4.5 Yeo-Johnson transformation

library(bestNormalize)

yj <- yeojohnson(data$Weight.kg.)


data$Weight_YJ <- predict(yj)


model_yj <- lm(Weight_YJ ~ Height.cm., data = data)

check_normality(model_yj)
  Warning: Non-normality of residuals detected (p < .001).
check_outliers(model_yj)
  OK: No outliers detected.
  - Based on the following method and threshold: cook (0.7).
  - For variable: (Whole model)
check_autocorrelation(model_yj)
  OK: Residuals appear to be independent and not autocorrelated (p = 0.678).
check_heteroscedasticity(model_yj)
  Warning: Heteroscedasticity (non-constant error variance) detected (p < .001).

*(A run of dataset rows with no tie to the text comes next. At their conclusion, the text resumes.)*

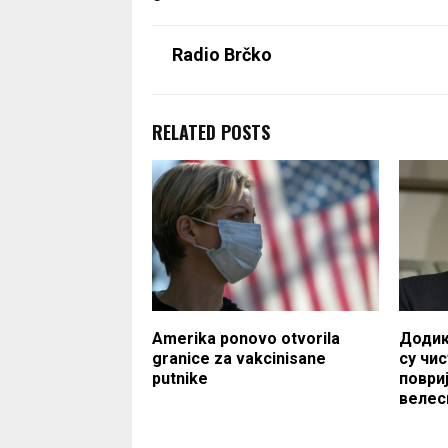
Radio Brčko
RELATED POSTS
Amerika ponovo otvorila
Додик
granice za vakcinisane
су чис
putnike
поври
велес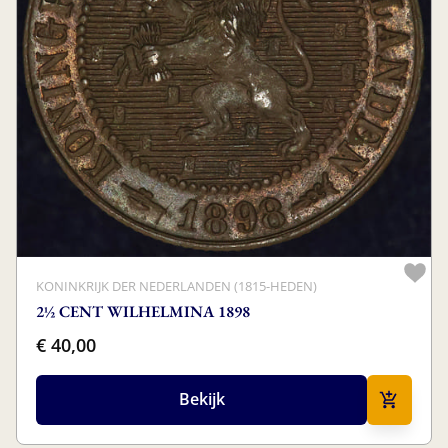
KONINKRIJK DER NEDERLANDEN (1815-HEDEN)
2½ CENT WILHELMINA 1898
€ 40,00
Bekijk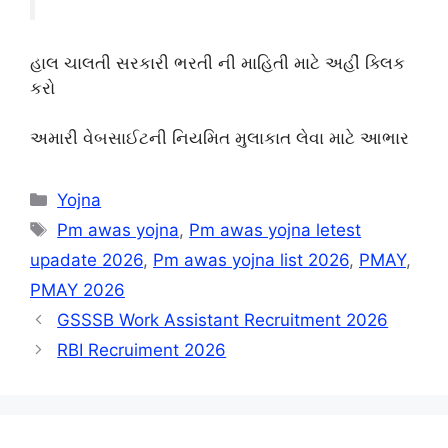
હાલ ચાલતી સરકારી ભરતી ની માહિતી માટે અહીં ક્લિક
કરો
અમારી વેબસાઈટની નિયમિત મુલાકાત લેવા માટે આભાર
Categories
Yojna
Tags
Pm awas yojna
,
Pm awas yojna letest
upadate 2026
,
Pm awas yojna list 2026
,
PMAY
,
PMAY 2026
GSSSB Work Assistant Recruitment 2026
RBI Recruiment 2026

The Yeo-Johnson transformation did not substantially improve the regression assumptions. Although the assumptions of independence of residuals and absence of influential outliers were satisfied, the assumptions of normality of residuals and homoscedasticity remained violated.

Since the assumptions of normality and homoscedasticity remained violated even after several transformations, HC3 robust standard errors were employed. This method adjusts the standard errors to account for heteroscedasticity and mild violations of normality, allowing for more reliable statistical inference.

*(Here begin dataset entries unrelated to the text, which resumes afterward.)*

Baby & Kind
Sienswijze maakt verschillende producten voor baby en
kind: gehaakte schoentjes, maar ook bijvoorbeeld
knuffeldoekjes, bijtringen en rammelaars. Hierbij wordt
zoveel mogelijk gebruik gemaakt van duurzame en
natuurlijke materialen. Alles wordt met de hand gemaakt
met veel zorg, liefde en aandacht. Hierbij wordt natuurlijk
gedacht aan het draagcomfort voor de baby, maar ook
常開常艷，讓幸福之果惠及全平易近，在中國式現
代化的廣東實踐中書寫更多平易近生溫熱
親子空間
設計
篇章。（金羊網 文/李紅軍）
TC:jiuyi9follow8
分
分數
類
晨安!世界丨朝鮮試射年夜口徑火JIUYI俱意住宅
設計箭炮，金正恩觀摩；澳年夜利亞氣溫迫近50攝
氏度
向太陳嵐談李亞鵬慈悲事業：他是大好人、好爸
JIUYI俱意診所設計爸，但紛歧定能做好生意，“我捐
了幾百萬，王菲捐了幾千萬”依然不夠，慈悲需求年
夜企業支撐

4.6 Regression Analysis with HC3 Robust Standard Errors

library(lmtest)
library(sandwich)

model <- lm(log(Weight.kg.) ~ Height.cm., data = data)

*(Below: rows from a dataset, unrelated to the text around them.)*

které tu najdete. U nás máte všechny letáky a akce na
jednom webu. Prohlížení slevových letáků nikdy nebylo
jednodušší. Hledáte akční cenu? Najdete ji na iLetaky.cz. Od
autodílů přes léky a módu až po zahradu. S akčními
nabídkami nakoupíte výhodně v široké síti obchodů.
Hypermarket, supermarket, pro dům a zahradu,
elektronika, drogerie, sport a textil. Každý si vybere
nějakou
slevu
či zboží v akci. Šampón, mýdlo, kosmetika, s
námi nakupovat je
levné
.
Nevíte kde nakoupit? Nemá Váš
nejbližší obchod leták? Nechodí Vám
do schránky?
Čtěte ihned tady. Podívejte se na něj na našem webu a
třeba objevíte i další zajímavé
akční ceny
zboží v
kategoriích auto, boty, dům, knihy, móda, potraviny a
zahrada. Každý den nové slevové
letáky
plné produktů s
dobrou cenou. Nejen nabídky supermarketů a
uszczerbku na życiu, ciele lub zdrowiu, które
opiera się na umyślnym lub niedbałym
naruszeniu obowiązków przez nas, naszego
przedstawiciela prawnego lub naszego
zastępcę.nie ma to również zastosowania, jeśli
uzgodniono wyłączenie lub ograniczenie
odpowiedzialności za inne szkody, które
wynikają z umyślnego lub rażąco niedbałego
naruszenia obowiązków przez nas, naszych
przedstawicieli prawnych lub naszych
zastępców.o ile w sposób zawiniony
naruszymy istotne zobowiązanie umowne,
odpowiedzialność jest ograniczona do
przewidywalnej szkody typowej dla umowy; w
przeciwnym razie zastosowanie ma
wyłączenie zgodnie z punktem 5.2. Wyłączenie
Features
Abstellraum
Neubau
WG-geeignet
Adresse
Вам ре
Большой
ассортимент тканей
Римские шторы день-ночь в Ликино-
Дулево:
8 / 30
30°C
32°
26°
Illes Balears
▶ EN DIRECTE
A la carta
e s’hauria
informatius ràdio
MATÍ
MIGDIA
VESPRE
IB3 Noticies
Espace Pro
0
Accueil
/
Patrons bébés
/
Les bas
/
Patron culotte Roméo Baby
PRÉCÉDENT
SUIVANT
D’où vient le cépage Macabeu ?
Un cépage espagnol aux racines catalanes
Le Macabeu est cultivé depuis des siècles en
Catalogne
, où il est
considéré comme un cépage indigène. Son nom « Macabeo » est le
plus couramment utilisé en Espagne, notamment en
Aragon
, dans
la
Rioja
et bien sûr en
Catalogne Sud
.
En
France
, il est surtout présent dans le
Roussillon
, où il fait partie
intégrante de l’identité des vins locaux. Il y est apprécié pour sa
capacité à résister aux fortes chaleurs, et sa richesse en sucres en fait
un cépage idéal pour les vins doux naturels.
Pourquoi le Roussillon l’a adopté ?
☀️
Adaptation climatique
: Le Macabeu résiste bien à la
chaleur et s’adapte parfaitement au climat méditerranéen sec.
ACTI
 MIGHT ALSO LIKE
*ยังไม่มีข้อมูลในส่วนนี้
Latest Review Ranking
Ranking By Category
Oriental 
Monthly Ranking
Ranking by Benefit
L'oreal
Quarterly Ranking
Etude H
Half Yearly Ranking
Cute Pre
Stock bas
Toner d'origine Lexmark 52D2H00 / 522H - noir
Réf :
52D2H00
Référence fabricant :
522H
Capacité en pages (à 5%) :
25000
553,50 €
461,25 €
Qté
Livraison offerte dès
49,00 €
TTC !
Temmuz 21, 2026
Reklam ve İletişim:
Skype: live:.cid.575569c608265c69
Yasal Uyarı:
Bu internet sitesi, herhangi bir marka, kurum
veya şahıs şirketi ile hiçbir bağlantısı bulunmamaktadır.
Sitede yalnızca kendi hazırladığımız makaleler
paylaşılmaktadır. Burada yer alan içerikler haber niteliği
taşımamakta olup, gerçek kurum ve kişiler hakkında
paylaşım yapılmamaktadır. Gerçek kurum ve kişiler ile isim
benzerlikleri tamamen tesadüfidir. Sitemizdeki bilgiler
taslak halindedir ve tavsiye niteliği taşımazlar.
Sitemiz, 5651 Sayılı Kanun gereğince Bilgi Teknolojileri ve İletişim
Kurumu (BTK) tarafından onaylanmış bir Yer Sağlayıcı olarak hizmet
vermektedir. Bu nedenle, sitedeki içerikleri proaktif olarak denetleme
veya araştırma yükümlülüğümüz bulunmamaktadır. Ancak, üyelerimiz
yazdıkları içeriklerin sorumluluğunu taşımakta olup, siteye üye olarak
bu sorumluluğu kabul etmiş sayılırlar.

hc3.model <- coeftest(model, vcov = vcovHC(model, type = "HC3"))
hc3.model
  
  t test of coefficients:
  
                Estimate Std. Error t value  Pr(>|t|)    
  (Intercept) 1.61838489 0.05081462  31.849 < 2.2e-16 ***
  Height.cm.  0.01490579 0.00028533  52.240 < 2.2e-16 ***
  ---
  Signif. codes:  0 '***' 0.001 '**' 0.01 '*' 0.05 '.' 0.1 ' ' 1
ggplot(data, aes(x = Height.cm., y = log(Weight.kg.))) +
  geom_point() +
  geom_smooth(method = "lm",
              se = TRUE,
              color = "red") +
  labs(
    title = "Scatterplot between Height and Log-Transformed Weight",
    x = "Height (cm)",
    y = "Log Weight (kg)"
  ) +
  theme_minimal()

The regression analysis using HC3 robust standard errors revealed that Height significantly predicts the logarithm of Weight (β=0.0149, t=52.240, p<0.001). This indicates that taller individuals tend to have greater body weight. Since the p-value was less than 0.05, this indicates that Height is a significant predictor of Weight. The scatterplot indicates a positive linear relationship between Height and the logarithm of Weight. As Height increases, the log-transformed Weight also tends to increase. The points generally follow the upward trend of the regression line, suggesting that Height is a significant predictor of Weight.